## Raw records:
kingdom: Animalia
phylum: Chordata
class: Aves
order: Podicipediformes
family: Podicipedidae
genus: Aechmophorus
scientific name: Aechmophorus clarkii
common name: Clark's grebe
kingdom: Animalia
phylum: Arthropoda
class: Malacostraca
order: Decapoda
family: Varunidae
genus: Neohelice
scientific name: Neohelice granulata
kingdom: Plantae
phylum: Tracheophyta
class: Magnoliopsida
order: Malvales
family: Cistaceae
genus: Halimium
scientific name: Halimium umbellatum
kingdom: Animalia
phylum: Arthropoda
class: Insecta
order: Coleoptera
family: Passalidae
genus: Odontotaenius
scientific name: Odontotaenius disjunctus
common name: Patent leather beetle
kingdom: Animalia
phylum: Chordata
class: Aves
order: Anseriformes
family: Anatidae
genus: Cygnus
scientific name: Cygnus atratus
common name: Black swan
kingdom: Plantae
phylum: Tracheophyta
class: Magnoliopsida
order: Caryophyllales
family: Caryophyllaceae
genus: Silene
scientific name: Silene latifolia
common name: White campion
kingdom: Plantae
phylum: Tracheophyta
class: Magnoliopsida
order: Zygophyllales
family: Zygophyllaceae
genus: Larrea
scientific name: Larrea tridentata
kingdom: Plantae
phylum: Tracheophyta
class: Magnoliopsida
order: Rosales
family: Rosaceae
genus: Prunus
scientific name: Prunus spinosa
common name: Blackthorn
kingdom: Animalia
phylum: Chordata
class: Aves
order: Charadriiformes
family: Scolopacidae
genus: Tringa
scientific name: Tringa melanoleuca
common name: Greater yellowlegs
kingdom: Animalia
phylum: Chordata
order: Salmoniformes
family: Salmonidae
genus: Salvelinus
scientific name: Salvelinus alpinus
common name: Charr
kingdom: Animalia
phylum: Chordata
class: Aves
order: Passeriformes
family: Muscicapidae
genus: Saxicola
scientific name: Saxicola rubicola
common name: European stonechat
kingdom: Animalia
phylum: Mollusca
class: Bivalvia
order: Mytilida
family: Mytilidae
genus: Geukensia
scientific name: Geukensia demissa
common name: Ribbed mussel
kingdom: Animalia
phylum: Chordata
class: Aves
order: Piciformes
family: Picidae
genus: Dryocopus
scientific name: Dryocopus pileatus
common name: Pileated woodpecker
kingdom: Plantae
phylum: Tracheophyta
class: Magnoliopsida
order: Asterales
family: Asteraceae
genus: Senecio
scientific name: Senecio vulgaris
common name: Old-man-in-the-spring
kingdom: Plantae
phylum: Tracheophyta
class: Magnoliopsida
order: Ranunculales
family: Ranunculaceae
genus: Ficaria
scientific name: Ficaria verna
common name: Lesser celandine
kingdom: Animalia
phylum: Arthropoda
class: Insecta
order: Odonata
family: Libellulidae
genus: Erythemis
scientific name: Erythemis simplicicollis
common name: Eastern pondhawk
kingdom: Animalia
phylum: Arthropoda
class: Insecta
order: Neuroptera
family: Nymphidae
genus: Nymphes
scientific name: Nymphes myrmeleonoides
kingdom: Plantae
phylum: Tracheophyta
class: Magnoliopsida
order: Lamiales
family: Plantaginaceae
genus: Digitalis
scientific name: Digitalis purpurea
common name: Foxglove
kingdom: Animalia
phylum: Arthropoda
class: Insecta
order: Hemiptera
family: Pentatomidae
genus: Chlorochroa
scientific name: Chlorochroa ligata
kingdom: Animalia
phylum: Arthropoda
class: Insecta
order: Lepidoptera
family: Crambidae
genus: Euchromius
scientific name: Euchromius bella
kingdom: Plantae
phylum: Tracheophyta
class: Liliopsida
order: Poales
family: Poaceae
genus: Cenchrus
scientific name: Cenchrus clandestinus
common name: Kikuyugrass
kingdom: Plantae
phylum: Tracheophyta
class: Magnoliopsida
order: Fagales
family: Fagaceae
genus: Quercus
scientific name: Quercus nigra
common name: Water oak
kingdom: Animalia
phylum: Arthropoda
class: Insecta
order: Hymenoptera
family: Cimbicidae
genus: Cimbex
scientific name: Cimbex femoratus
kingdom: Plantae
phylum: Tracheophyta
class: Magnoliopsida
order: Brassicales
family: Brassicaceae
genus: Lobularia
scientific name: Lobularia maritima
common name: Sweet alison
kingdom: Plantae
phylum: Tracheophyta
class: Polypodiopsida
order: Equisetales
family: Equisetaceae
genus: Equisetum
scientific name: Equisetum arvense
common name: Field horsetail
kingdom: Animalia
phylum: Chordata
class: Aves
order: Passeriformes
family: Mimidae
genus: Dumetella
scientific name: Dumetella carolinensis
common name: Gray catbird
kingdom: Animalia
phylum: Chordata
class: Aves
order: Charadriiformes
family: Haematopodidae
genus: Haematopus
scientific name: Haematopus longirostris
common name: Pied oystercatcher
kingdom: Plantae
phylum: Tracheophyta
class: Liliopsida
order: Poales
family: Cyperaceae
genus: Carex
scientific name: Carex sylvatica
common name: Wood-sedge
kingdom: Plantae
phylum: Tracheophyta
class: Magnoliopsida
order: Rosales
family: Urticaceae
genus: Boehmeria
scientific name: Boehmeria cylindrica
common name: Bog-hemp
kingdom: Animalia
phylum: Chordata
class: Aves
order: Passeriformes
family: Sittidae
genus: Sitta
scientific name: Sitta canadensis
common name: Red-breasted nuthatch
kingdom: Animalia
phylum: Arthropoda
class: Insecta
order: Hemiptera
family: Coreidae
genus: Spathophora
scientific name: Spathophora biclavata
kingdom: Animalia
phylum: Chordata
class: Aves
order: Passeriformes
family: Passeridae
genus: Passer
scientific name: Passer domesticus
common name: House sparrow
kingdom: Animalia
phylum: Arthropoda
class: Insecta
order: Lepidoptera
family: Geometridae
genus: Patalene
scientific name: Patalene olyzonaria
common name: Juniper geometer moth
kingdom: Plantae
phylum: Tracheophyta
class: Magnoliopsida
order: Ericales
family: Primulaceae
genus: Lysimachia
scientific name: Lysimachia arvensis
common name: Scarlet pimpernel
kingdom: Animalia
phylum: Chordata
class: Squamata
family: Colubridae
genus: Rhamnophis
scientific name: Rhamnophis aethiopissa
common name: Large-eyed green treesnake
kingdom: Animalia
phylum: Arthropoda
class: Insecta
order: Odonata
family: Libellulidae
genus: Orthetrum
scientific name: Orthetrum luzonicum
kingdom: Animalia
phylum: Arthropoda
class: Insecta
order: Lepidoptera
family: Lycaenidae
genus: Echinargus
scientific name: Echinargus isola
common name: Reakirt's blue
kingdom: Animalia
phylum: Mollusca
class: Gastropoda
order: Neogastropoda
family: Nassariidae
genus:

## Your instructions:
Copy all of the data above line for line, changing nothing.

## Finished task:
kingdom: Animalia
phylum: Chordata
class: Aves
order: Podicipediformes
family: Podicipedidae
genus: Aechmophorus
scientific name: Aechmophorus clarkii
common name: Clark's grebe
kingdom: Animalia
phylum: Arthropoda
class: Malacostraca
order: Decapoda
family: Varunidae
genus: Neohelice
scientific name: Neohelice granulata
kingdom: Plantae
phylum: Tracheophyta
class: Magnoliopsida
order: Malvales
family: Cistaceae
genus: Halimium
scientific name: Halimium umbellatum
kingdom: Animalia
phylum: Arthropoda
class: Insecta
order: Coleoptera
family: Passalidae
genus: Odontotaenius
scientific name: Odontotaenius disjunctus
common name: Patent leather beetle
kingdom: Animalia
phylum: Chordata
class: Aves
order: Anseriformes
family: Anatidae
genus: Cygnus
scientific name: Cygnus atratus
common name: Black swan
kingdom: Plantae
phylum: Tracheophyta
class: Magnoliopsida
order: Caryophyllales
family: Caryophyllaceae
genus: Silene
scientific name: Silene latifolia
common name: White campion
kingdom: Plantae
phylum: Tracheophyta
class: Magnoliopsida
order: Zygophyllales
family: Zygophyllaceae
genus: Larrea
scientific name: Larrea tridentata
kingdom: Plantae
phylum: Tracheophyta
class: Magnoliopsida
order: Rosales
family: Rosaceae
genus: Prunus
scientific name: Prunus spinosa
common name: Blackthorn
kingdom: Animalia
phylum: Chordata
class: Aves
order: Charadriiformes
family: Scolopacidae
genus: Tringa
scientific name: Tringa melanoleuca
common name: Greater yellowlegs
kingdom: Animalia
phylum: Chordata
order: Salmoniformes
family: Salmonidae
genus: Salvelinus
scientific name: Salvelinus alpinus
common name: Charr
kingdom: Animalia
phylum: Chordata
class: Aves
order: Passeriformes
family: Muscicapidae
genus: Saxicola
scientific name: Saxicola rubicola
common name: European stonechat
kingdom: Animalia
phylum: Mollusca
class: Bivalvia
order: Mytilida
family: Mytilidae
genus: Geukensia
scientific name: Geukensia demissa
common name: Ribbed mussel
kingdom: Animalia
phylum: Chordata
class: Aves
order: Piciformes
family: Picidae
genus: Dryocopus
scientific name: Dryocopus pileatus
common name: Pileated woodpecker
kingdom: Plantae
phylum: Tracheophyta
class: Magnoliopsida
order: Asterales
family: Asteraceae
genus: Senecio
scientific name: Senecio vulgaris
common name: Old-man-in-the-spring
kingdom: Plantae
phylum: Tracheophyta
class: Magnoliopsida
order: Ranunculales
family: Ranunculaceae
genus: Ficaria
scientific name: Ficaria verna
common name: Lesser celandine
kingdom: Animalia
phylum: Arthropoda
class: Insecta
order: Odonata
family: Libellulidae
genus: Erythemis
scientific name: Erythemis simplicicollis
common name: Eastern pondhawk
kingdom: Animalia
phylum: Arthropoda
class: Insecta
order: Neuroptera
family: Nymphidae
genus: Nymphes
scientific name: Nymphes myrmeleonoides
kingdom: Plantae
phylum: Tracheophyta
class: Magnoliopsida
order: Lamiales
family: Plantaginaceae
genus: Digitalis
scientific name: Digitalis purpurea
common name: Foxglove
kingdom: Animalia
phylum: Arthropoda
class: Insecta
order: Hemiptera
family: Pentatomidae
genus: Chlorochroa
scientific name: Chlorochroa ligata
kingdom: Animalia
phylum: Arthropoda
class: Insecta
order: Lepidoptera
family: Crambidae
genus: Euchromius
scientific name: Euchromius bella
kingdom: Plantae
phylum: Tracheophyta
class: Liliopsida
order: Poales
family: Poaceae
genus: Cenchrus
scientific name: Cenchrus clandestinus
common name: Kikuyugrass
kingdom: Plantae
phylum: Tracheophyta
class: Magnoliopsida
order: Fagales
family: Fagaceae
genus: Quercus
scientific name: Quercus nigra
common name: Water oak
kingdom: Animalia
phylum: Arthropoda
class: Insecta
order: Hymenoptera
family: Cimbicidae
genus: Cimbex
scientific name: Cimbex femoratus
kingdom: Plantae
phylum: Tracheophyta
class: Magnoliopsida
order: Brassicales
family: Brassicaceae
genus: Lobularia
scientific name: Lobularia maritima
common name: Sweet alison
kingdom: Plantae
phylum: Tracheophyta
class: Polypodiopsida
order: Equisetales
family: Equisetaceae
genus: Equisetum
scientific name: Equisetum arvense
common name: Field horsetail
kingdom: Animalia
phylum: Chordata
class: Aves
order: Passeriformes
family: Mimidae
genus: Dumetella
scientific name: Dumetella carolinensis
common name: Gray catbird
kingdom: Animalia
phylum: Chordata
class: Aves
order: Charadriiformes
family: Haematopodidae
genus: Haematopus
scientific name: Haematopus longirostris
common name: Pied oystercatcher
kingdom: Plantae
phylum: Tracheophyta
class: Liliopsida
order: Poales
family: Cyperaceae
genus: Carex
scientific name: Carex sylvatica
common name: Wood-sedge
kingdom: Plantae
phylum: Tracheophyta
class: Magnoliopsida
order: Rosales
family: Urticaceae
genus: Boehmeria
scientific name: Boehmeria cylindrica
common name: Bog-hemp
kingdom: Animalia
phylum: Chordata
class: Aves
order: Passeriformes
family: Sittidae
genus: Sitta
scientific name: Sitta canadensis
common name: Red-breasted nuthatch
kingdom: Animalia
phylum: Arthropoda
class: Insecta
order: Hemiptera
family: Coreidae
genus: Spathophora
scientific name: Spathophora biclavata
kingdom: Animalia
phylum: Chordata
class: Aves
order: Passeriformes
family: Passeridae
genus: Passer
scientific name: Passer domesticus
common name: House sparrow
kingdom: Animalia
phylum: Arthropoda
class: Insecta
order: Lepidoptera
family: Geometridae
genus: Patalene
scientific name: Patalene olyzonaria
common name: Juniper geometer moth
kingdom: Plantae
phylum: Tracheophyta
class: Magnoliopsida
order: Ericales
family: Primulaceae
genus: Lysimachia
scientific name: Lysimachia arvensis
common name: Scarlet pimpernel
kingdom: Animalia
phylum: Chordata
class: Squamata
family: Colubridae
genus: Rhamnophis
scientific name: Rhamnophis aethiopissa
common name: Large-eyed green treesnake
kingdom: Animalia
phylum: Arthropoda
class: Insecta
order: Odonata
family: Libellulidae
genus: Orthetrum
scientific name: Orthetrum luzonicum
kingdom: Animalia
phylum: Arthropoda
class: Insecta
order: Lepidoptera
family: Lycaenidae
genus: Echinargus
scientific name: Echinargus isola
common name: Reakirt's blue
kingdom: Animalia
phylum: Mollusca
class: Gastropoda
order: Neogastropoda
family: Nassariidae
genus:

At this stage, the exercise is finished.